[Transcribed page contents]
+ + + +
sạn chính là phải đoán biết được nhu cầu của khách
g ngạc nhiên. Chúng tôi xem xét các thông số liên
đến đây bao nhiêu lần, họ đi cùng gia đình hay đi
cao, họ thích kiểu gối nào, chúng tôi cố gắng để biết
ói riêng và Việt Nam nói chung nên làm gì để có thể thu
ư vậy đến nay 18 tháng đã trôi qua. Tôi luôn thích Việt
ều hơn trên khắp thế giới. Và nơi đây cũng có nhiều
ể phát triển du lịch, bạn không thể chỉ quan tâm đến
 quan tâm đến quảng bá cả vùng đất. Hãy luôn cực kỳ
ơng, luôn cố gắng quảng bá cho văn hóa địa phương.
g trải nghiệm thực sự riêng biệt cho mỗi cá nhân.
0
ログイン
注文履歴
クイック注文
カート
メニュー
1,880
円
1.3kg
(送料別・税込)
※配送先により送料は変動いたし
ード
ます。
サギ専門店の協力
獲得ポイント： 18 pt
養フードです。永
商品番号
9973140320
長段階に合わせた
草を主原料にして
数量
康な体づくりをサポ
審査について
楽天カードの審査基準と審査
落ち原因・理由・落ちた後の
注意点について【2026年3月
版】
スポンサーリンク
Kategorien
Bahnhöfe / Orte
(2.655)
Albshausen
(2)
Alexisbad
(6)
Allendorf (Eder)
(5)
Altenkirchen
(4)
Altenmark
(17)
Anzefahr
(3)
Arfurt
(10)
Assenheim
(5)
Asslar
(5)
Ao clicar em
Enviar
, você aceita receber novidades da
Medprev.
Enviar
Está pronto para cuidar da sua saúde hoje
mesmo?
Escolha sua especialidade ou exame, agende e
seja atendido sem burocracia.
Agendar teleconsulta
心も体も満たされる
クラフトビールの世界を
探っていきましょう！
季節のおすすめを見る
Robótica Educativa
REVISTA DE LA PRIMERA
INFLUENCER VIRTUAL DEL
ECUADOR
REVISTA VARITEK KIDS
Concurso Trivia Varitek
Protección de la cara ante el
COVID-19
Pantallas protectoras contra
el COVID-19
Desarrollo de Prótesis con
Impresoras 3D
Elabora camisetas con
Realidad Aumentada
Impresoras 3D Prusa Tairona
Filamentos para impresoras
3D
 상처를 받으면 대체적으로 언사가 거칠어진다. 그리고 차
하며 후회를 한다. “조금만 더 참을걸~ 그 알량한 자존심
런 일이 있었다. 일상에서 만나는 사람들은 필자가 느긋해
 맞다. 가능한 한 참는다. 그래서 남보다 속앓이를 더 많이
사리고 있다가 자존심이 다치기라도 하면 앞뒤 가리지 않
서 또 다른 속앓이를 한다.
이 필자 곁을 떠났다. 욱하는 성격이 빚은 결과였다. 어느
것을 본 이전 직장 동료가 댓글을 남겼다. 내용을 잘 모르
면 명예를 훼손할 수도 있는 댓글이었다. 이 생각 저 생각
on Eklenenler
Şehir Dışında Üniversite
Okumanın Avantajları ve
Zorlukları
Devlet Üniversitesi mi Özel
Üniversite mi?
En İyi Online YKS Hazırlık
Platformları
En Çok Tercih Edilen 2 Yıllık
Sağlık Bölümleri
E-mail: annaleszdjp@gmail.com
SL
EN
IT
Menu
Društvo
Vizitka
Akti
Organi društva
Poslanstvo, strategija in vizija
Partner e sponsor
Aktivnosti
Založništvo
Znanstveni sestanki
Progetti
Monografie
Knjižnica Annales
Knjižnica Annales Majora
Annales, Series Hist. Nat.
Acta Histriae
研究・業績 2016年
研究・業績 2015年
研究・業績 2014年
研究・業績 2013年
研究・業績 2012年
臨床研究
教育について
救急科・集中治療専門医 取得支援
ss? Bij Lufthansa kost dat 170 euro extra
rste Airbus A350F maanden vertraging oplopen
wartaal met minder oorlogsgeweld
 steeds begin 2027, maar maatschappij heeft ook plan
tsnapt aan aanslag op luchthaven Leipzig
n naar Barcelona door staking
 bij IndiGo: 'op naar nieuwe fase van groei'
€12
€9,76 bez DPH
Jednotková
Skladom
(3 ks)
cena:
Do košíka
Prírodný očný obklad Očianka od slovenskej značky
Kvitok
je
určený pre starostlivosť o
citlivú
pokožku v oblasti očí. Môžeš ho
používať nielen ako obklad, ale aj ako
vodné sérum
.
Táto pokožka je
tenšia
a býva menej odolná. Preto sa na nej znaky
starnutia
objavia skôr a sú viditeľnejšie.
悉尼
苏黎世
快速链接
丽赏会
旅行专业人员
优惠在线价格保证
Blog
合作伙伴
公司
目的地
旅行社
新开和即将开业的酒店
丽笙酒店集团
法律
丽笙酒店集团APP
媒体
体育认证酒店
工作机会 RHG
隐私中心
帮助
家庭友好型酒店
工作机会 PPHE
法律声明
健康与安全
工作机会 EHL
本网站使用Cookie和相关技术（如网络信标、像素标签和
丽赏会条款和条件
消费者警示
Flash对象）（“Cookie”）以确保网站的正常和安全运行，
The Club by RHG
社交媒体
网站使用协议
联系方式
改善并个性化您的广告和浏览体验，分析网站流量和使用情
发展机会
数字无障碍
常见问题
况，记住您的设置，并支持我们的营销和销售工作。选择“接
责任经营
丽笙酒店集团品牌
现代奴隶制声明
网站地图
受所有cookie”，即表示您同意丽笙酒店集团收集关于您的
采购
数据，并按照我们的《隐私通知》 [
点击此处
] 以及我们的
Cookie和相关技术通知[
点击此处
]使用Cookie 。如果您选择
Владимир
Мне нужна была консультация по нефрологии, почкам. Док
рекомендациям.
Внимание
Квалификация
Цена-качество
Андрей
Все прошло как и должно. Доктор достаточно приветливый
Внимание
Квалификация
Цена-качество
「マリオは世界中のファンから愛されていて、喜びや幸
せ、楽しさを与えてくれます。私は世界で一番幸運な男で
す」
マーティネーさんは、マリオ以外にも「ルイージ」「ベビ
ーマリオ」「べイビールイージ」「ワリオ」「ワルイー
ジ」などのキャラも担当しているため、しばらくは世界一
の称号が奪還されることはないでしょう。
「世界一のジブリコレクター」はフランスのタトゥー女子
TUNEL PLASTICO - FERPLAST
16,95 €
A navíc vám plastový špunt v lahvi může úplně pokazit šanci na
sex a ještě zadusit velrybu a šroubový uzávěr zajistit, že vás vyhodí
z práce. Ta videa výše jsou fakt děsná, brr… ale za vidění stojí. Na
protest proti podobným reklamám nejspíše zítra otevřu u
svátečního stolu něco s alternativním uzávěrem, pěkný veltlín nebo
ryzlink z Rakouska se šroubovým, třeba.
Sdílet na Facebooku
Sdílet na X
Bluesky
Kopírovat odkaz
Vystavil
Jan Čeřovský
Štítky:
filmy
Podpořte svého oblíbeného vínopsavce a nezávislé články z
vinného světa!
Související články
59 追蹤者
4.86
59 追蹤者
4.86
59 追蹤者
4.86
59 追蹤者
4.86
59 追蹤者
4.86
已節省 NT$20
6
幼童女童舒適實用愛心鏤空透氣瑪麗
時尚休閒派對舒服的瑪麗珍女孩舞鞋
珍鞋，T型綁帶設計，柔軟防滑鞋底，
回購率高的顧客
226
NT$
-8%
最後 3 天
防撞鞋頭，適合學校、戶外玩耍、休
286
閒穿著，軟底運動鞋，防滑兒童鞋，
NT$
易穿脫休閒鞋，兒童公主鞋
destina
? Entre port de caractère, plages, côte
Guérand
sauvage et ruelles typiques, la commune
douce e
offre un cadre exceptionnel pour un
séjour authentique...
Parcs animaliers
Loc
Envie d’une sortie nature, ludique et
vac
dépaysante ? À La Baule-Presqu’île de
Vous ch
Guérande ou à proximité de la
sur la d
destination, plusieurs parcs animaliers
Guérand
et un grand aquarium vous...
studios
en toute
+ + + +
Once you have read the entries, repeat them all exactly.

**Answer space:**
sạn chính là phải đoán biết được nhu cầu của khách
g ngạc nhiên. Chúng tôi xem xét các thông số liên
đến đây bao nhiêu lần, họ đi cùng gia đình hay đi
cao, họ thích kiểu gối nào, chúng tôi cố gắng để biết
ói riêng và Việt Nam nói chung nên làm gì để có thể thu
ư vậy đến nay 18 tháng đã trôi qua. Tôi luôn thích Việt
ều hơn trên khắp thế giới. Và nơi đây cũng có nhiều
ể phát triển du lịch, bạn không thể chỉ quan tâm đến
 quan tâm đến quảng bá cả vùng đất. Hãy luôn cực kỳ
ơng, luôn cố gắng quảng bá cho văn hóa địa phương.
g trải nghiệm thực sự riêng biệt cho mỗi cá nhân.
0
ログイン
注文履歴
クイック注文
カート
メニュー
1,880
円
1.3kg
(送料別・税込)
※配送先により送料は変動いたし
ード
ます。
サギ専門店の協力
獲得ポイント： 18 pt
養フードです。永
商品番号
9973140320
長段階に合わせた
草を主原料にして
数量
康な体づくりをサポ
審査について
楽天カードの審査基準と審査
落ち原因・理由・落ちた後の
注意点について【2026年3月
版】
スポンサーリンク
Kategorien
Bahnhöfe / Orte
(2.655)
Albshausen
(2)
Alexisbad
(6)
Allendorf (Eder)
(5)
Altenkirchen
(4)
Altenmark
(17)
Anzefahr
(3)
Arfurt
(10)
Assenheim
(5)
Asslar
(5)
Ao clicar em
Enviar
, você aceita receber novidades da
Medprev.
Enviar
Está pronto para cuidar da sua saúde hoje
mesmo?
Escolha sua especialidade ou exame, agende e
seja atendido sem burocracia.
Agendar teleconsulta
心も体も満たされる
クラフトビールの世界を
探っていきましょう！
季節のおすすめを見る
Robótica Educativa
REVISTA DE LA PRIMERA
INFLUENCER VIRTUAL DEL
ECUADOR
REVISTA VARITEK KIDS
Concurso Trivia Varitek
Protección de la cara ante el
COVID-19
Pantallas protectoras contra
el COVID-19
Desarrollo de Prótesis con
Impresoras 3D
Elabora camisetas con
Realidad Aumentada
Impresoras 3D Prusa Tairona
Filamentos para impresoras
3D
 상처를 받으면 대체적으로 언사가 거칠어진다. 그리고 차
하며 후회를 한다. “조금만 더 참을걸~ 그 알량한 자존심
런 일이 있었다. 일상에서 만나는 사람들은 필자가 느긋해
 맞다. 가능한 한 참는다. 그래서 남보다 속앓이를 더 많이
사리고 있다가 자존심이 다치기라도 하면 앞뒤 가리지 않
서 또 다른 속앓이를 한다.
이 필자 곁을 떠났다. 욱하는 성격이 빚은 결과였다. 어느
것을 본 이전 직장 동료가 댓글을 남겼다. 내용을 잘 모르
면 명예를 훼손할 수도 있는 댓글이었다. 이 생각 저 생각
on Eklenenler
Şehir Dışında Üniversite
Okumanın Avantajları ve
Zorlukları
Devlet Üniversitesi mi Özel
Üniversite mi?
En İyi Online YKS Hazırlık
Platformları
En Çok Tercih Edilen 2 Yıllık
Sağlık Bölümleri
E-mail: annaleszdjp@gmail.com
SL
EN
IT
Menu
Društvo
Vizitka
Akti
Organi društva
Poslanstvo, strategija in vizija
Partner e sponsor
Aktivnosti
Založništvo
Znanstveni sestanki
Progetti
Monografie
Knjižnica Annales
Knjižnica Annales Majora
Annales, Series Hist. Nat.
Acta Histriae
研究・業績 2016年
研究・業績 2015年
研究・業績 2014年
研究・業績 2013年
研究・業績 2012年
臨床研究
教育について
救急科・集中治療専門医 取得支援
ss? Bij Lufthansa kost dat 170 euro extra
rste Airbus A350F maanden vertraging oplopen
wartaal met minder oorlogsgeweld
 steeds begin 2027, maar maatschappij heeft ook plan
tsnapt aan aanslag op luchthaven Leipzig
n naar Barcelona door staking
 bij IndiGo: 'op naar nieuwe fase van groei'
€12
€9,76 bez DPH
Jednotková
Skladom
(3 ks)
cena:
Do košíka
Prírodný očný obklad Očianka od slovenskej značky
Kvitok
je
určený pre starostlivosť o
citlivú
pokožku v oblasti očí. Môžeš ho
používať nielen ako obklad, ale aj ako
vodné sérum
.
Táto pokožka je
tenšia
a býva menej odolná. Preto sa na nej znaky
starnutia
objavia skôr a sú viditeľnejšie.
悉尼
苏黎世
快速链接
丽赏会
旅行专业人员
优惠在线价格保证
Blog
合作伙伴
公司
目的地
旅行社
新开和即将开业的酒店
丽笙酒店集团
法律
丽笙酒店集团APP
媒体
体育认证酒店
工作机会 RHG
隐私中心
帮助
家庭友好型酒店
工作机会 PPHE
法律声明
健康与安全
工作机会 EHL
本网站使用Cookie和相关技术（如网络信标、像素标签和
丽赏会条款和条件
消费者警示
Flash对象）（“Cookie”）以确保网站的正常和安全运行，
The Club by RHG
社交媒体
网站使用协议
联系方式
改善并个性化您的广告和浏览体验，分析网站流量和使用情
发展机会
数字无障碍
常见问题
况，记住您的设置，并支持我们的营销和销售工作。选择“接
责任经营
丽笙酒店集团品牌
现代奴隶制声明
网站地图
受所有cookie”，即表示您同意丽笙酒店集团收集关于您的
采购
数据，并按照我们的《隐私通知》 [
点击此处
] 以及我们的
Cookie和相关技术通知[
点击此处
]使用Cookie 。如果您选择
Владимир
Мне нужна была консультация по нефрологии, почкам. Док
рекомендациям.
Внимание
Квалификация
Цена-качество
Андрей
Все прошло как и должно. Доктор достаточно приветливый
Внимание
Квалификация
Цена-качество
「マリオは世界中のファンから愛されていて、喜びや幸
せ、楽しさを与えてくれます。私は世界で一番幸運な男で
す」
マーティネーさんは、マリオ以外にも「ルイージ」「ベビ
ーマリオ」「べイビールイージ」「ワリオ」「ワルイー
ジ」などのキャラも担当しているため、しばらくは世界一
の称号が奪還されることはないでしょう。
「世界一のジブリコレクター」はフランスのタトゥー女子
TUNEL PLASTICO - FERPLAST
16,95 €
A navíc vám plastový špunt v lahvi může úplně pokazit šanci na
sex a ještě zadusit velrybu a šroubový uzávěr zajistit, že vás vyhodí
z práce. Ta videa výše jsou fakt děsná, brr… ale za vidění stojí. Na
protest proti podobným reklamám nejspíše zítra otevřu u
svátečního stolu něco s alternativním uzávěrem, pěkný veltlín nebo
ryzlink z Rakouska se šroubovým, třeba.
Sdílet na Facebooku
Sdílet na X
Bluesky
Kopírovat odkaz
Vystavil
Jan Čeřovský
Štítky:
filmy
Podpořte svého oblíbeného vínopsavce a nezávislé články z
vinného světa!
Související články
59 追蹤者
4.86
59 追蹤者
4.86
59 追蹤者
4.86
59 追蹤者
4.86
59 追蹤者
4.86
已節省 NT$20
6
幼童女童舒適實用愛心鏤空透氣瑪麗
時尚休閒派對舒服的瑪麗珍女孩舞鞋
珍鞋，T型綁帶設計，柔軟防滑鞋底，
回購率高的顧客
226
NT$
-8%
最後 3 天
防撞鞋頭，適合學校、戶外玩耍、休
286
閒穿著，軟底運動鞋，防滑兒童鞋，
NT$
易穿脫休閒鞋，兒童公主鞋
destina
? Entre port de caractère, plages, côte
Guérand
sauvage et ruelles typiques, la commune
douce e
offre un cadre exceptionnel pour un
séjour authentique...
Parcs animaliers
Loc
Envie d’une sortie nature, ludique et
vac
dépaysante ? À La Baule-Presqu’île de
Vous ch
Guérande ou à proximité de la
sur la d
destination, plusieurs parcs animaliers
Guérand
et un grand aquarium vous...
studios
en toute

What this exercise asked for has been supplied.